Default model options. The paths to MESSAGE GAMS source files use the MODEL_PATH configuration setting. MODEL_PATH, in turn, defaults to “message_ix/model” inside the directory where message_ix is installed.

Key Value
MESSAGE defaults
model_file '{MODEL_PATH}/{model_name}_run.gms'
in_file '{MODEL_PATH}/data/MsgData_{case}.gdx'
out_file '{MODEL_PATH}/output/MsgOutput_{case}.gdx'
solve_args ['--in="{in_file}"', '--out="{out_file}"', '--iter="{MODEL_PATH}/output/MsgIterationReport_{case}.gdx"']
Inherited from GAMSModel
case '{scenario.model}_{scenario.scenario}'
gams_args ['LogOption=4']
check_solution True
comment None
equ_list None
var_list None
classmethod read_version()

Retrieve MESSAGE version string from version.gms.

run(scenario)

Execute the model.

MESSAGE creates a file named cplex.opt in the model directory, containing the options in DEFAULT_CPLEX_OPTIONS, or any overrides passed to solve().
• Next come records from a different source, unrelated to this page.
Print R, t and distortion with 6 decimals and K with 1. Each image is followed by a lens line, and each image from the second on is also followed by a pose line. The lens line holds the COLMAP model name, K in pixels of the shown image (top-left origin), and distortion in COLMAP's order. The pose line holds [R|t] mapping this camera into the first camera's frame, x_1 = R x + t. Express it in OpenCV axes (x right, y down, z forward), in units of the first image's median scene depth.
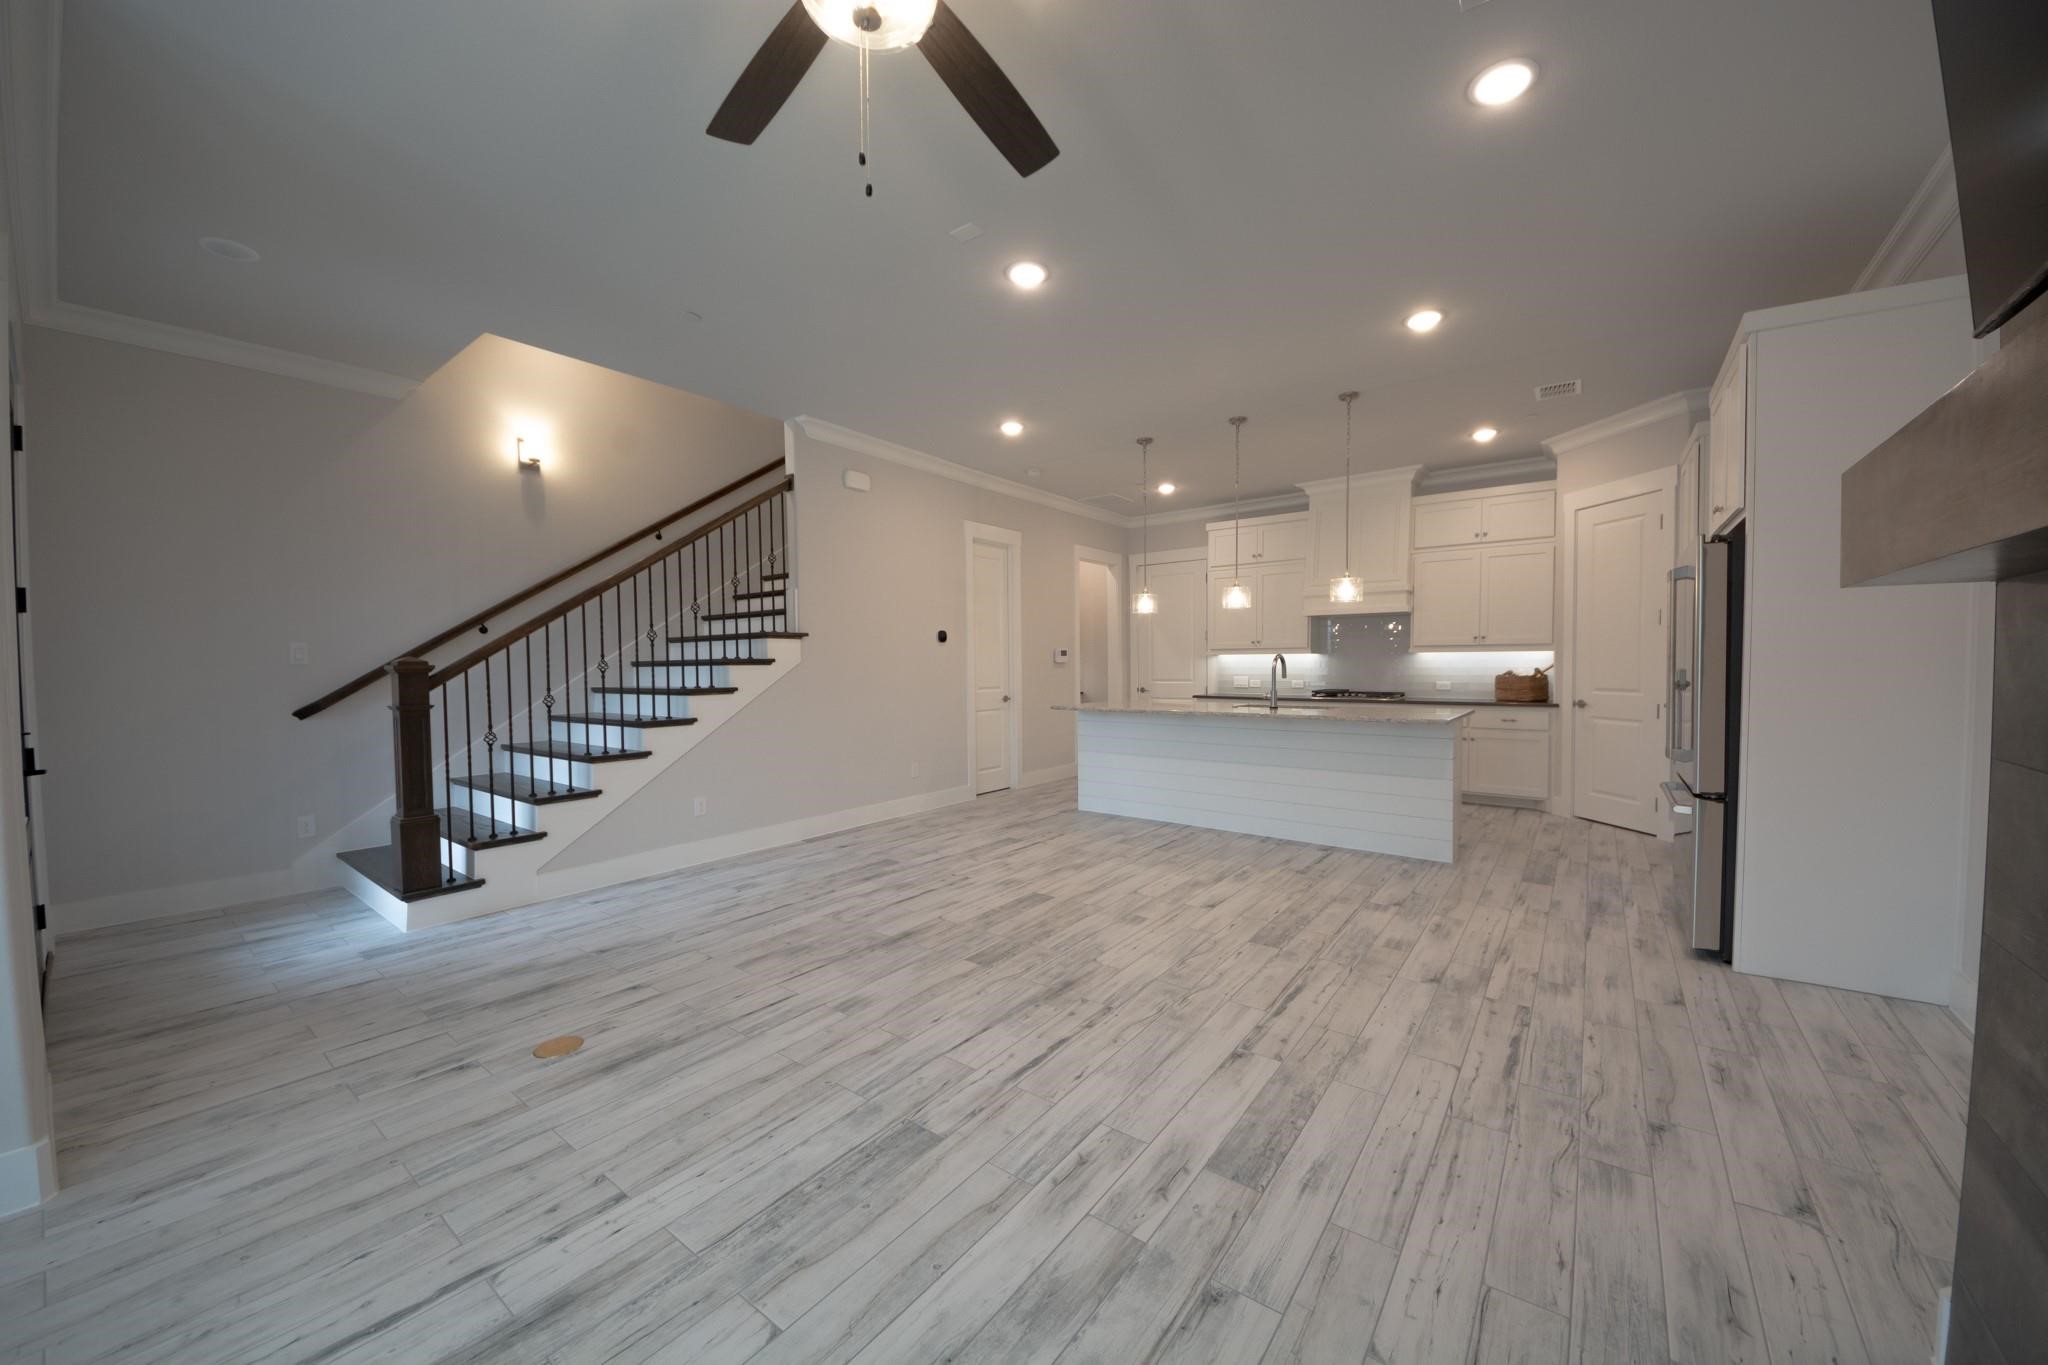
lens RADIAL K [[746.9, 0, 1035.7], [0, 746.9, 678.3], [0, 0, 1]] dist [0.011568, -0.006042]
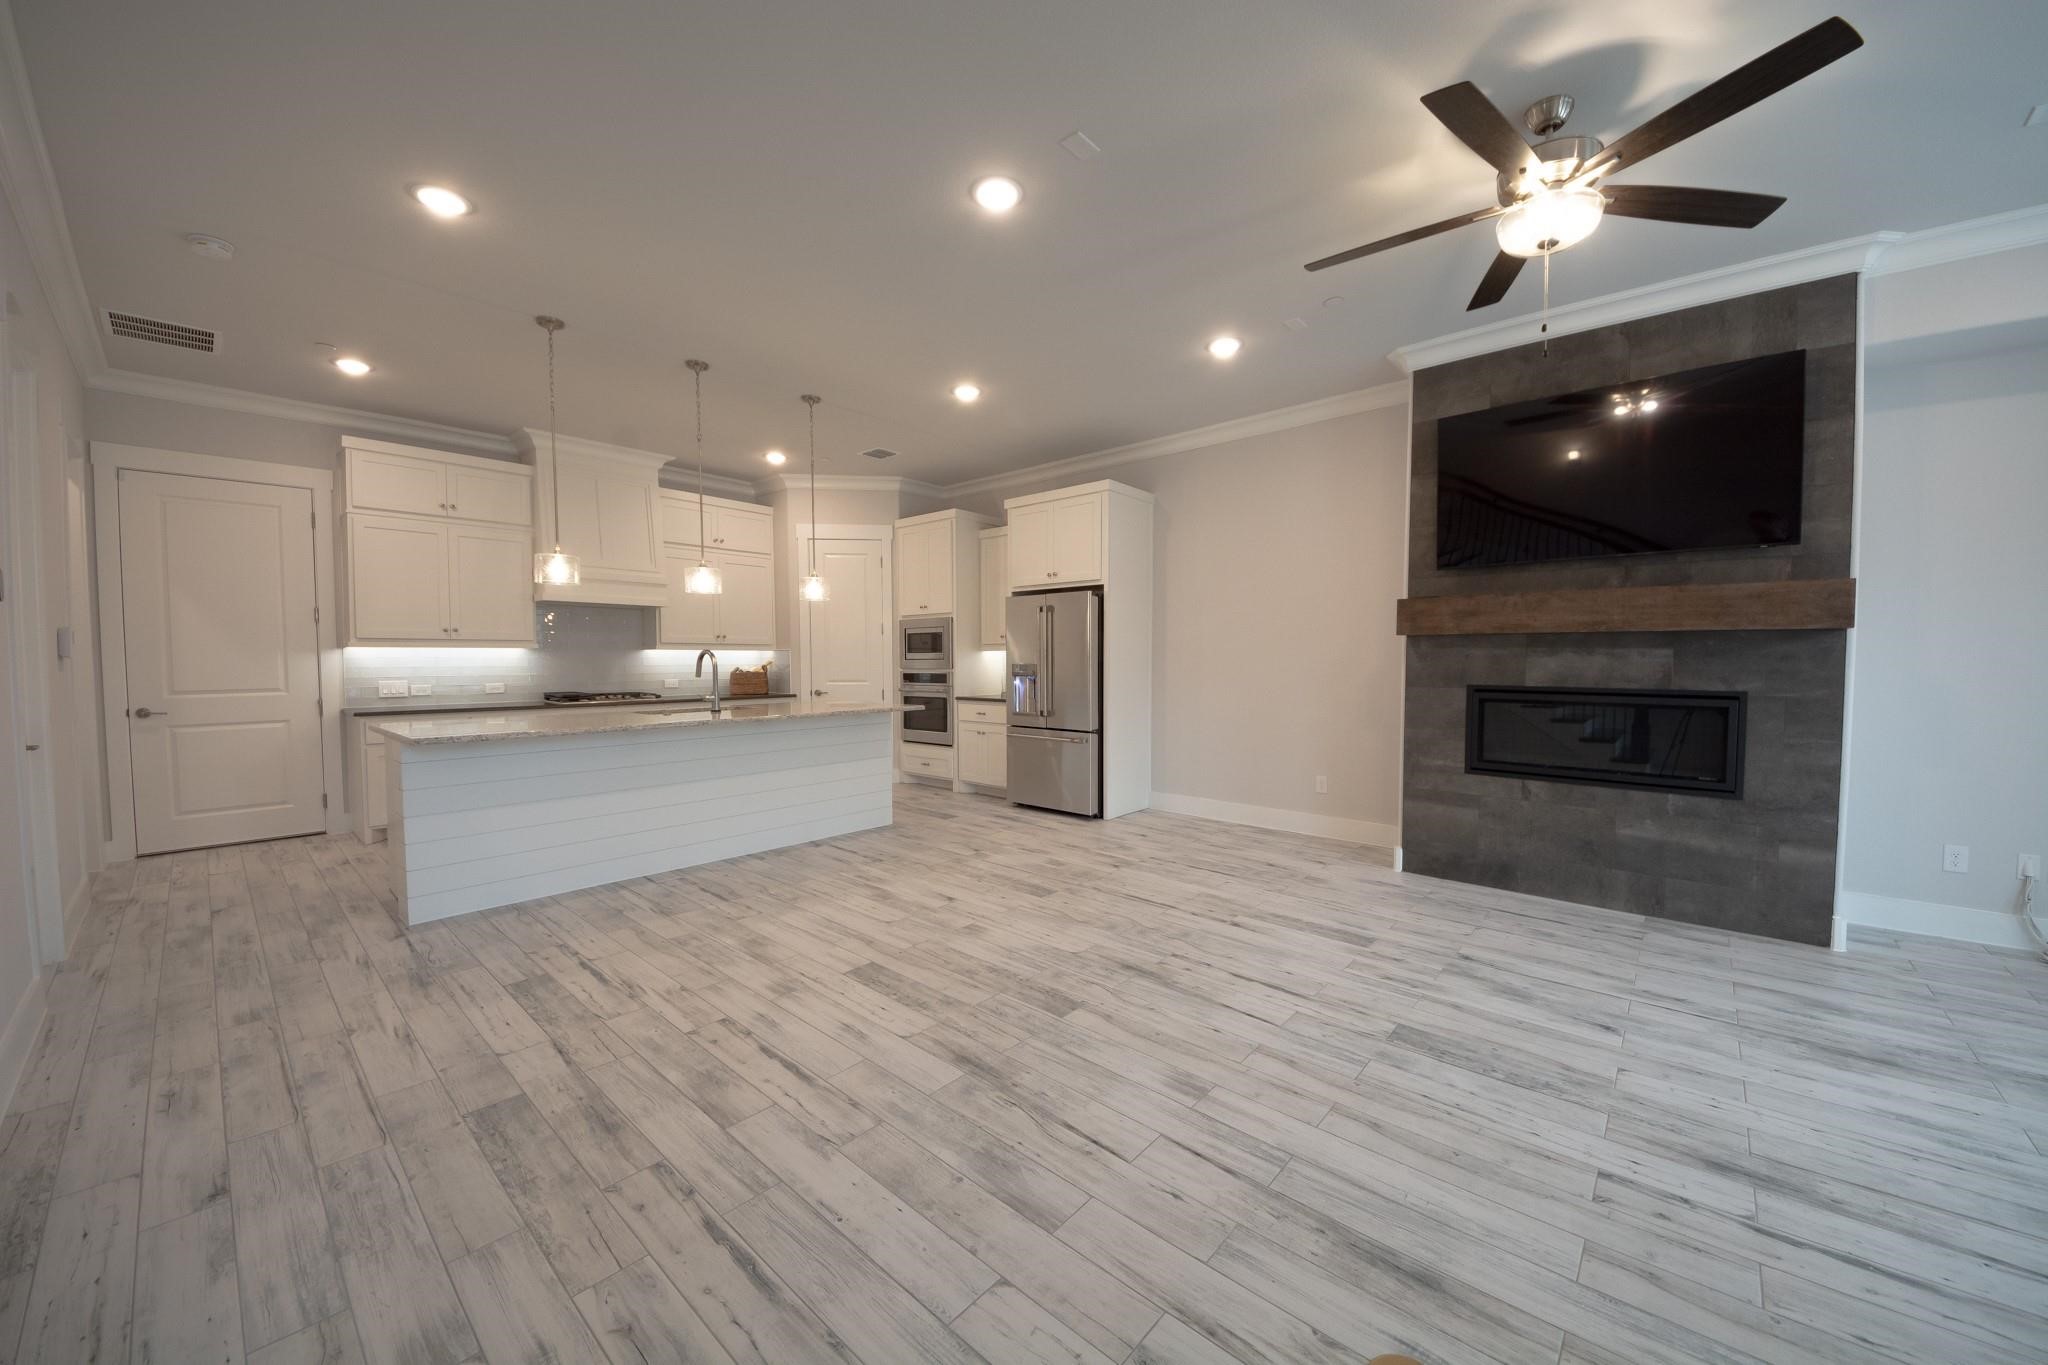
lens RADIAL K [[746.9, 0, 1049.0], [0, 746.9, 678.6], [0, 0, 1]] dist [0.011568, -0.006042]
pose [[0.067469, -0.027151, 0.997352, -0.772034], [0.021910, 0.999429, 0.025725, -0.019260], [-0.997481, 0.020116, 0.068025, 0.800124]]
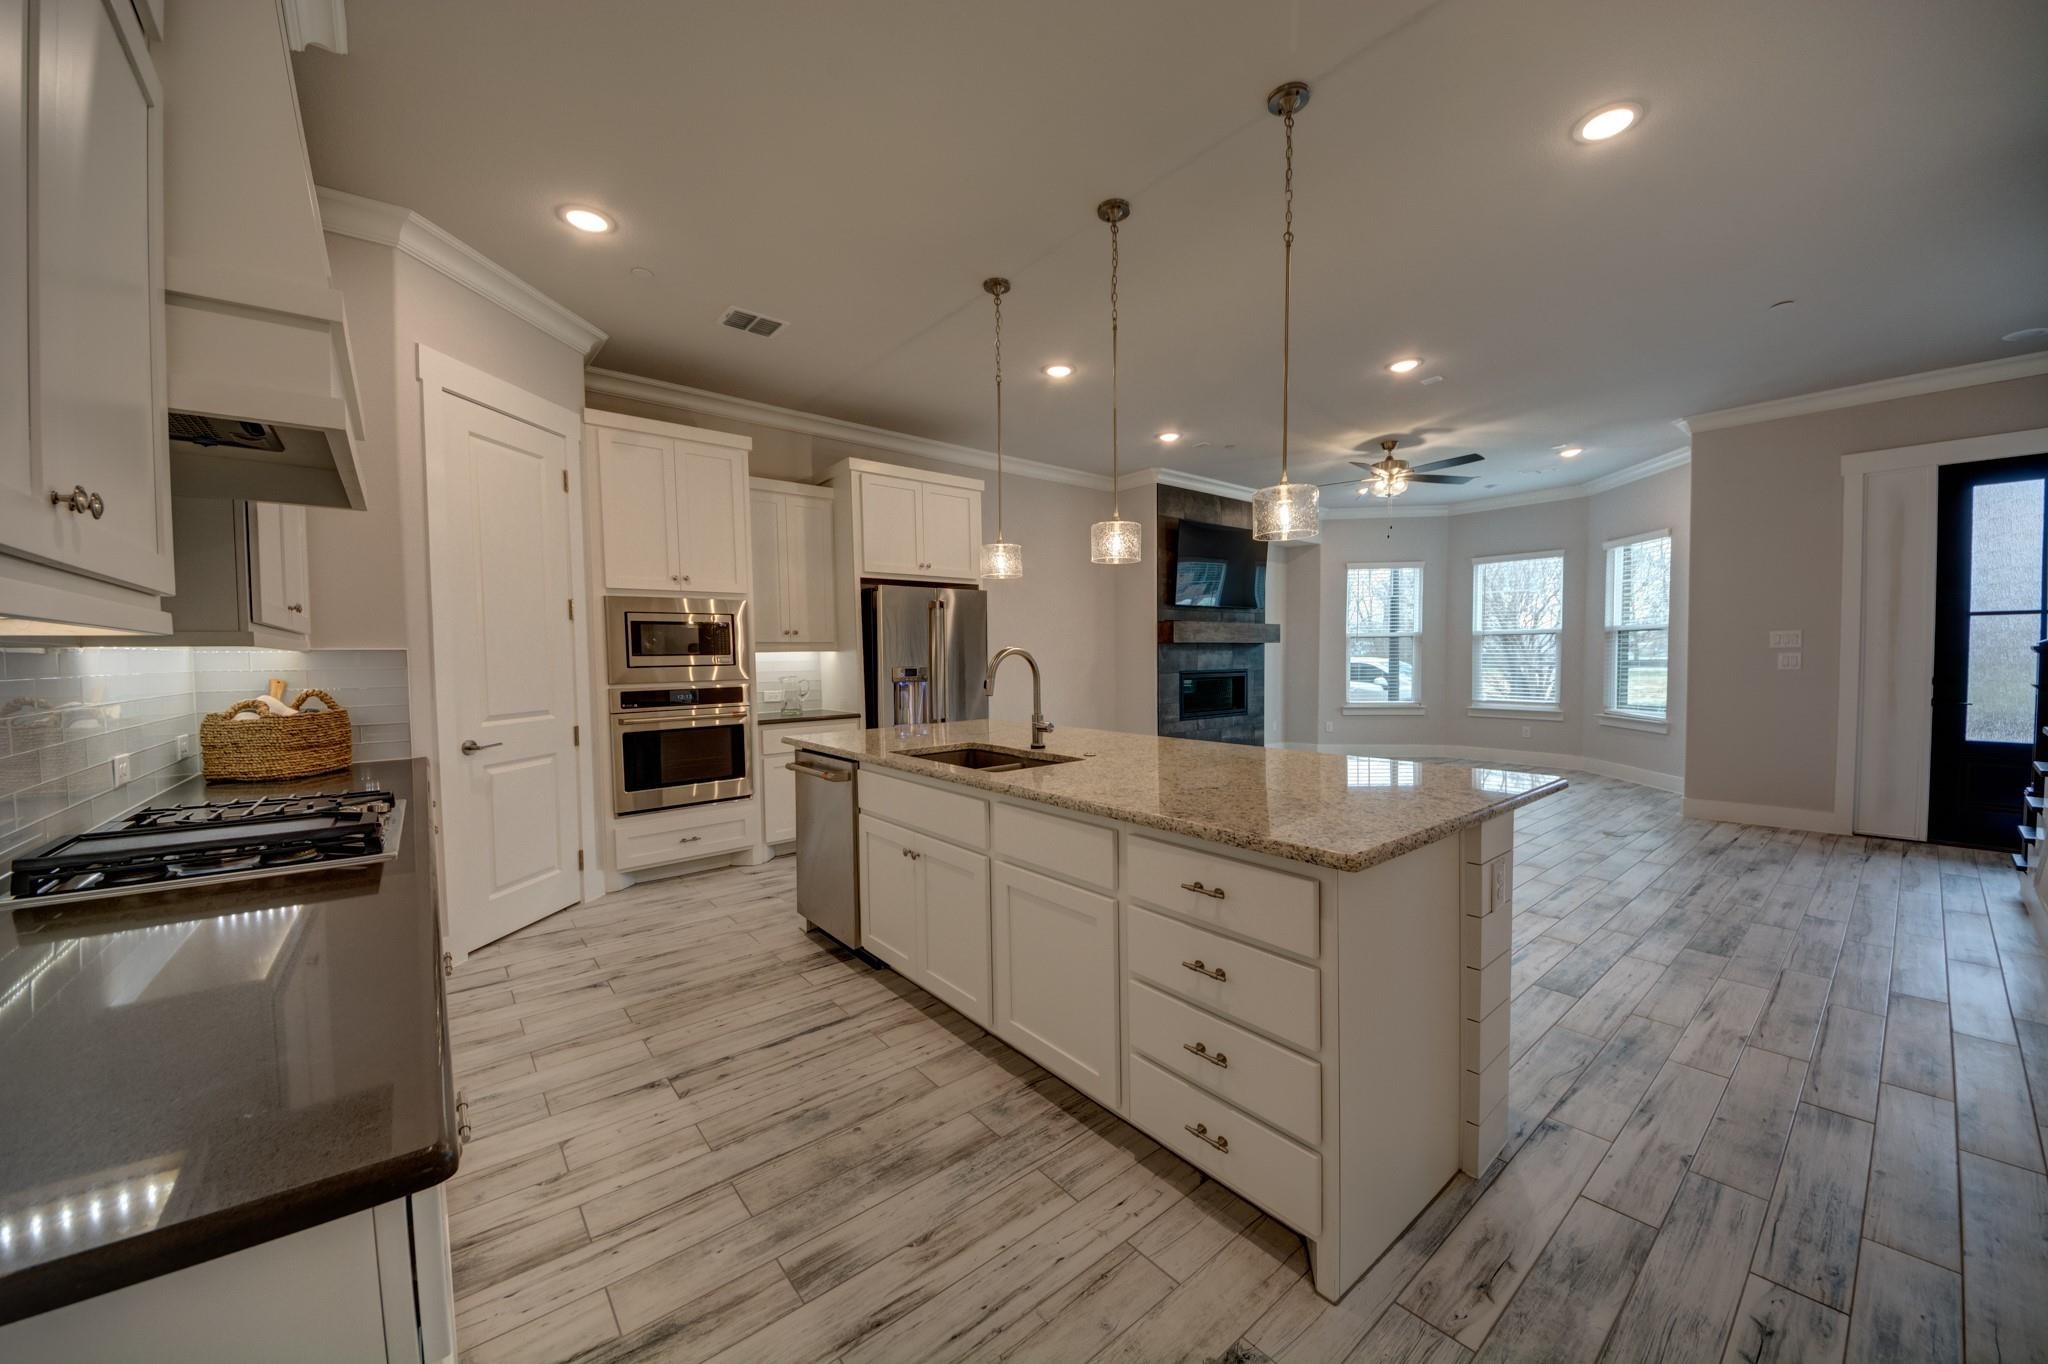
lens RADIAL K [[746.9, 0, 1028.9], [0, 746.9, 706.1], [0, 0, 1]] dist [0.011568, -0.006042]
pose [[-0.974901, 0.001805, 0.222629, 0.308171], [0.021651, 0.995996, 0.086735, -0.053896], [-0.221581, 0.089379, -0.971037, 2.219342]]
class message_ix.models.MESSAGE_MACRO(*args, **kwargs)

Bases: message_ix.models.MESSAGE

name = 'MESSAGE-MACRO'
GAMS_min_version = '24.8.1'

MESSAGE-MACRO uses the GAMS break; statement, and thus requires GAMS 24.8.1 or later.

Utility methods

message_ix.utils.make_df(base, **kwargs)

Extend or overwrite base with new values from kwargs.

Parameters:
Returns:

base modified with kwargs.

Return type:

pandas.DataFrame

Examples

Scalar values in base or kwargs are broadcast. The number of rows in the returned pandas.DataFrame equals the length of the longest item in either argument.

>>> base = {'foo': 'bar'}
>>> make_df(base, baz=[42, 43, 44])
    foo     baz
0   bar     42
1   bar     43
2   bar     44

Testing utilities

message_ix.testing.make_dantzig(mp, solve=False, multi_year=False)

Return an message_ix.Scenario for Dantzig’s canning problem.

Parameters:
  • mp (ixmp.Platform) – Platform on which to create the scenario.
  • solve (bool, optional) – If True, the scenario is solved.
  • multi_year (bool, optional) – If True, the scenario has years 1963–1965 inclusive. Otherwise, the scenario has the single year 1963.
message_ix.testing.make_westeros(mp, emissions=False, solve=False)

Return an message_ix.Scenario for the Westeros model.

This is the same model used in the westeros_baseline.ipynb tutorial.

Parameters:
  • mp (ixmp.Platform) – Platform on which to create the scenario.
  • emissions (bool, optional) – If True, the emissions_factor parameter is also populated for CO2.
  • solve (bool, optional) – If True, the scenario is solved.